Esportes DESAFIOS
A Soberba do Fenômeno: Os Desafios da Gestão no Cruzeiro
Um balanço crítico sobre a trajetória de Ronaldo e sua equipe no comando do Cruzeiro em 2023
20/10/2023 09h49 Atualizada há 3 anos atrás
Por: RAPHAEL SILVA Fonte: ACERVO 1921
Ronaldo, gestor do Cruzeiro — Foto: Guilherme Macedo

Sabará, MG - O ano de 2023 começou repleto de esperanças para os torcedores do Cruzeiro. Após um período conturbado, o clube viu uma luz no fim do túnel com a gestão de Ronaldo, que assumiu o comando do clube em dezembro de 2021, levando-o de volta à Série A do Campeonato Brasileiro e restabelecendo a conexão com sua fiel torcida. Contudo, como revela o recente desenrolar dos acontecimentos, a soberba e uma série de decisões questionáveis estão colocando em risco o futuro da equipe.

O ano de 2022 foi um período de triunfos, tanto dentro quanto fora de campo. O Cruzeiro conquistou seu retorno à Série A, alcançou recordes de sócios-torcedores e obteve sucesso nas bilheterias, com uma média de mais de 40 mil torcedores no Mineirão. Uma conexão única entre clube, jogadores e diretores culminou na icônica festa do acesso e nas caravanas azuis, que estreitaram os laços entre a equipe e seus torcedores.
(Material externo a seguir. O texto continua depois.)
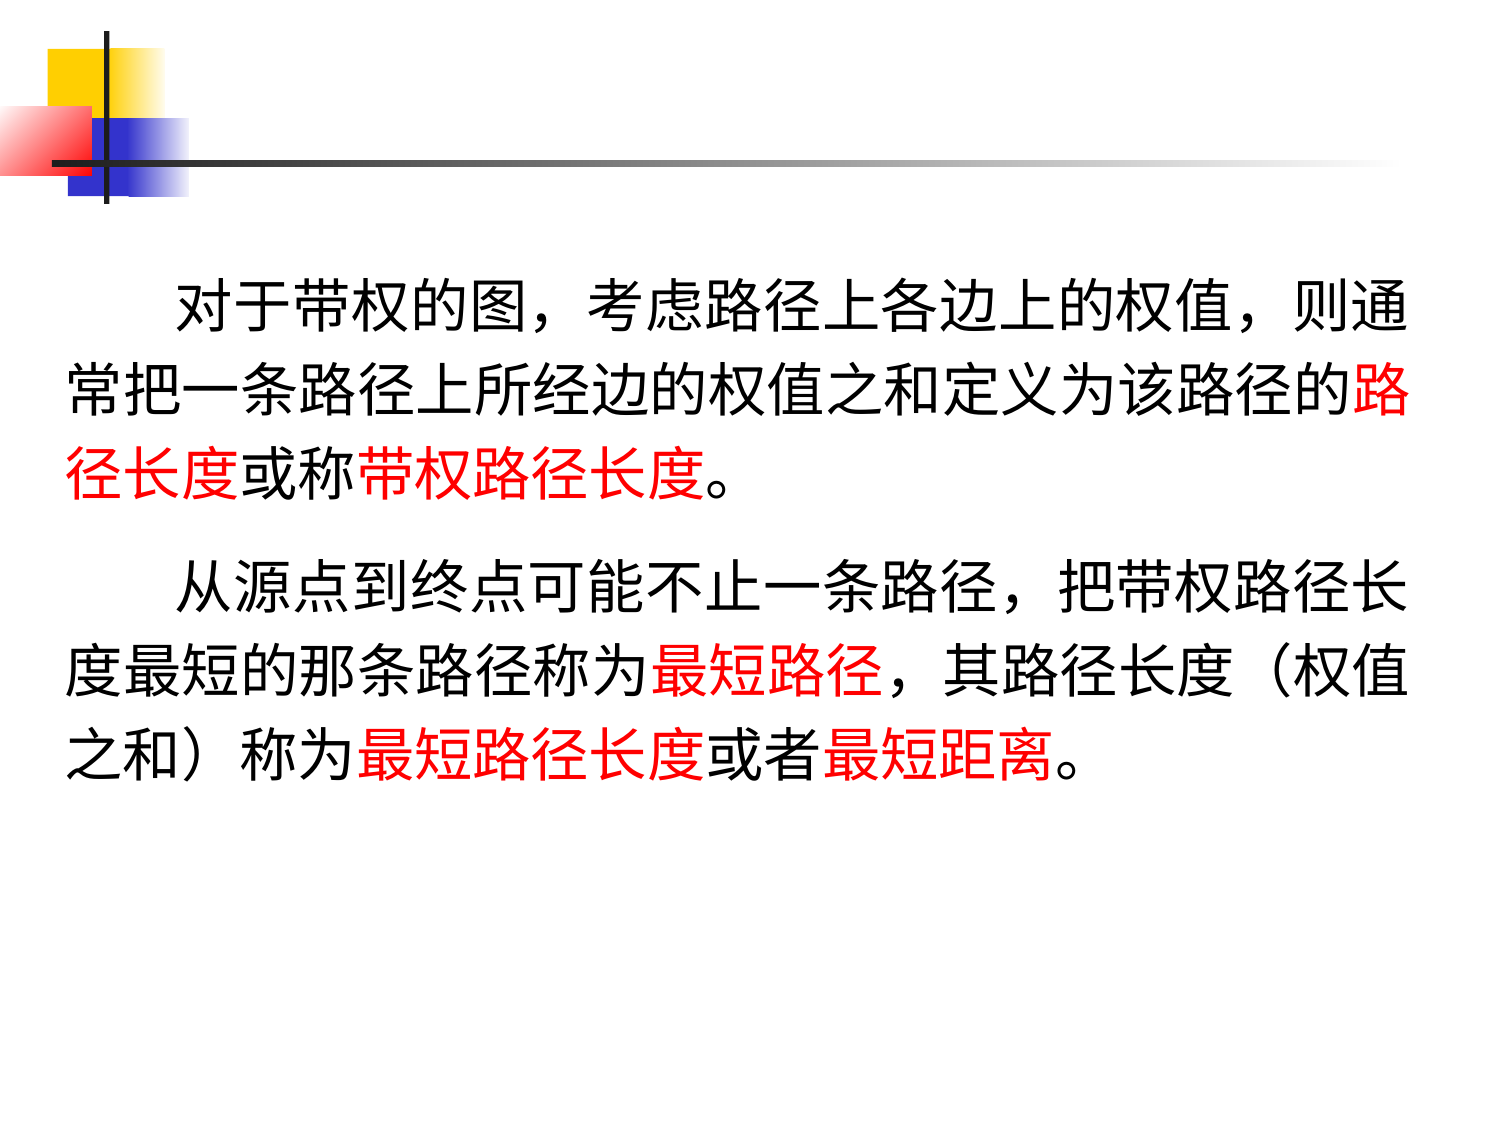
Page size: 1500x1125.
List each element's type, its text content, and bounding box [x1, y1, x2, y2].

text_box 对于带权的图，考虑路径上各边上的权值，则通常把一条路径上所经边的权值之和定义为该路径的路径长度或称带权路径长度。 从源点到终点可能不止一条路径，把带权路径长度最短的那条路径称为最短路径，其路径长度（权值之和）称为最短路径长度或者最短距离。 [50, 247, 1425, 796]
Entretanto, o início de 2023 trouxe consigo um desafio considerável. O desempenho no Campeonato Mineiro foi decepcionante, e um sinal de alerta acendeu. A equipe comandada por Pezzolano parecia desarticulada, incapaz de manter a mesma intensidade e com dificuldades para vencer suas partidas. A situação se agravou quando Pezzolano anunciou sua saída apenas semanas antes do início do Brasileirão. Esse foi o primeiro erro crucial da gestão de Ronaldo, mantendo um treinador em pré-aviso, já que Pezzolano havia solicitado em fevereiro e a decisão só foi tomada em abril, antes da competição mais importante do ano.

A contratação de Pepa trouxe esperanças, com um bom início no Brasileirão (4 vitorias em 6 jogos), mas em breve, ele perdeu o controle do grupo, criando desmotivação interna. Isso culminou em sua demissão após apenas duas vitórias em 15 jogos, após o promissor início.

Outro problema se revelou na comunicação com a torcida. Durante o período de silêncio após a demissão de Pepa, os torcedores se viram inundados por informações desencontradas da imprensa, enquanto a diretoria não se pronunciava para esclarecer a situação.

A chegada de Zé Ricardo, apesar da rejeição inicial, foi marcada pelo apoio contínuo dos torcedores, mesmo com a falta de vitórias no Mineirão. Uma média de 39 mil torcedores por partida compareceu, demonstrando a dedicação inabalável dos Cruzeirenses em sua equipe.

Contudo, as ações da diretoria deixaram a desejar em 2023. O tratamento da torcida como cliente, o abandono do programa de sócio e os investimentos questionáveis em jogadores como Wesley e Arthur Gomes foram alvo de críticas. A falta de utilização de jogadores da base, apesar de seu potencial, e a centralização das decisões em Paulo André também geraram descontentamento.

O ponto crítico veio quando Ronaldo, após a derrota para o Flamengo na última quinta-feira (19/10), cobrou a torcida publicamente, ignorando as falhas de sua gestão. A falta de autocrítica, a arrogância e a incapacidade de entender o contexto parecem ameaçar o futuro do Cruzeiro.

O dilema que se coloca é se a equipe de gestão aprenderá com seus erros e buscará soluções para preservar a tradição e a paixão da torcida cruzeirense ou se a soberba os levará de volta à Série B, um lugar que todos esperavam ter deixado para trás. 

A Gestão Ronaldo enfrenta desafios, mas a capacidade de aprender com as falhas e de se adaptar é fundamental para seu sucesso futuro.

Espero que deixem a arrogância de lado! Eles não sabem de tudo, o ano de 2023 mostra isso.